Viewer ratings for this show are not yet available, but viewers who stayed up late on a Monday night to watch this special (broadcast at 10 pm on the East Coast) certainly had many other competing attractions. For example, at the same hour, National Basketball Association's top teams were pitched in important games and The Sopranos was on at the Home Box Office cable channel. The Sopranos is the critically acclaimed serial drama depicting the personal foibles of a fictional mafia family.
Most South Asians have followed the decades old India-Pakistan conflict closely. Some may have even become numbed into accepting the social and financial toll as the subcontinent's inevitable destiny. For Americans, the Kashmir conflict has been a distant noise. Most Americans are not knowledgeable about the history or the depth of the rivalry between the two major South Asian siblings. For Americans, then, The Dark Horizon was an instructive, if dramatic, introduction to a potential disaster begging for world attention.
The most bloodcurdling moment of The Dark Horizon was a single-sentence statement by George Fernandes, the Indian defense minister. No, I'm not referring to his jingoistic "India can beat Pakistan, anytime, anywhere" statement made during the Kargil crisis last year. On this ABC program, Fernandes delivered what seems to be a calculated and covert threat to Pakistan. He was answering a question from Jennings about the possible consequences of a nuclear war. Fernandes appeared extraordinarily cool and precise as he made the following statement: "It's going to be the end for those who, ...shall I say....., fool about with the Bomb."
With statements like these from senior government officials of both Pakistan and India, the ominous title of the ABC special seems justified.
I thought the program had a glaring omission: there was no direct quote from, or interview with, Prime Minister Atal Bihari Vajpayee! I asked Richard Robbins of ABC, who was intimately involved in producing this program for an explanation. Robbins says ABC tried its best to get an interview with the prime minister, but did not succeed. "Perhaps, the prime minister is not comfortable with an interview ..... in English," says Robbins. If the Indian government wanted to orchestrate its views on American television, this would have been a rare chance. Instead, we were left with Foreign Minister Jaswant Singh's platitudes and Fernandes's penchant for controversy.
On the Pakistani side, views alternating between diplomacy and bravado were provided by Ambassador Lodhi and General Quereshi. Pakistanis interviewed for the program made repeated reminders to the American newsman and his audience of America's role in the region. After all, it was America's arming of Afghan freedom fighters that flooded this region with weapons and zealots. Now, is it not fair to expect America to help eradicate the region's brewing anarchy?
America, these days, is distracted by prosperity although numerous crises lurk in various nooks. Kashmir must compete with Kosovo and Chechens must vie with the Taiwanese for the world's lone-ranging superpower's attention.
Americans relate more easily to the history and conflicts in Southeast Asia than those in South Asia. The US has had a far more direct involvement in Philippines, Korea and Taiwan. To enter the Yankee radar screen, India and Pakistan have had to earn the dubious distinction of becoming nuclear powers.

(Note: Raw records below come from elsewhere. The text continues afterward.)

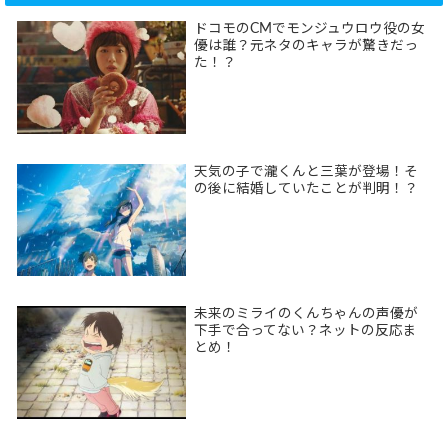
ドコモのCMでモンジュウロウ役の女
優は誰？元ネタのキャラが驚きだっ
た！？
天気の子で瀧くんと三葉が登場！そ
の後に結婚していたことが判明！？
未来のミライのくんちゃんの声優が
下手で合ってない？ネットの反応ま
とめ！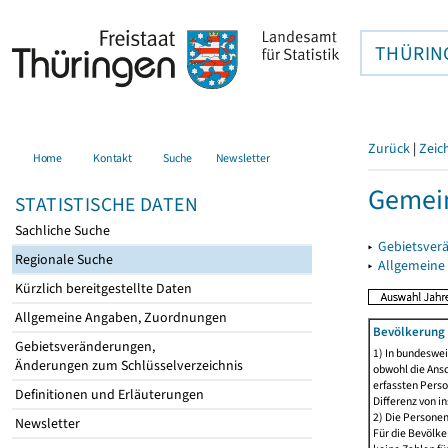
THÜRIN
Zurück
|
Zeic
Home
Kontakt
Suche
Newsletter
Gemei
STATISTISCHE DATEN
Sachliche Suche
▸
Gebietsver
Regionale Suche
▸
Allgemeine
Kürzlich bereitgestellte Daten
Allgemeine Angaben, Zuordnungen
Bevölkerung 
Gebietsveränderungen,
1) In bundeswei
Änderungen zum Schlüsselverzeichnis
obwohl die Ansc
erfassten Perso
Definitionen und Erläuterungen
Differenz von i
2) Die Persone
Newsletter
Für die Bevölke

Even now, South Asia remains a mere flicker on the screen. That is why this special program is so timely.
Partisan viewers of The Dark Horizon might quibble with a few details. Early in the program, referring to Kashmiri Muslims, Jennings said they want to be free of a Hindu India and referred to "this struggle for freedom" as the cause of violence. The remark was unqualified, although he later explained the role of Pakistani-backed insurgents in Kashmir and how Kashmir has become a "matter of pride" for both sides.
The program made no mention about possible avenues for peace. Could the growing commercial links between India and the US possibly lead to a better rapprochement between the two democracies? Economic interests often lead to strategic alliances. Could India's own economic self-interest perhaps persuade its people and leaders to see wisdom and seek peace with its neighbor?
Peter Jennings's assessment was grim. He declared, "the situation in this part of the world is pretty bleak." This should make us all sit up and take note.
The program ended on a light note with a clip showing the ritualistic daily military ceremonies at the border gates between India and Pakistan and with Jennings' final statement: "India and Pakistan are family."
Trouble is, families are not always the most harmonious units among human configurations. I don't mean just the Sopranos family. I mean most families.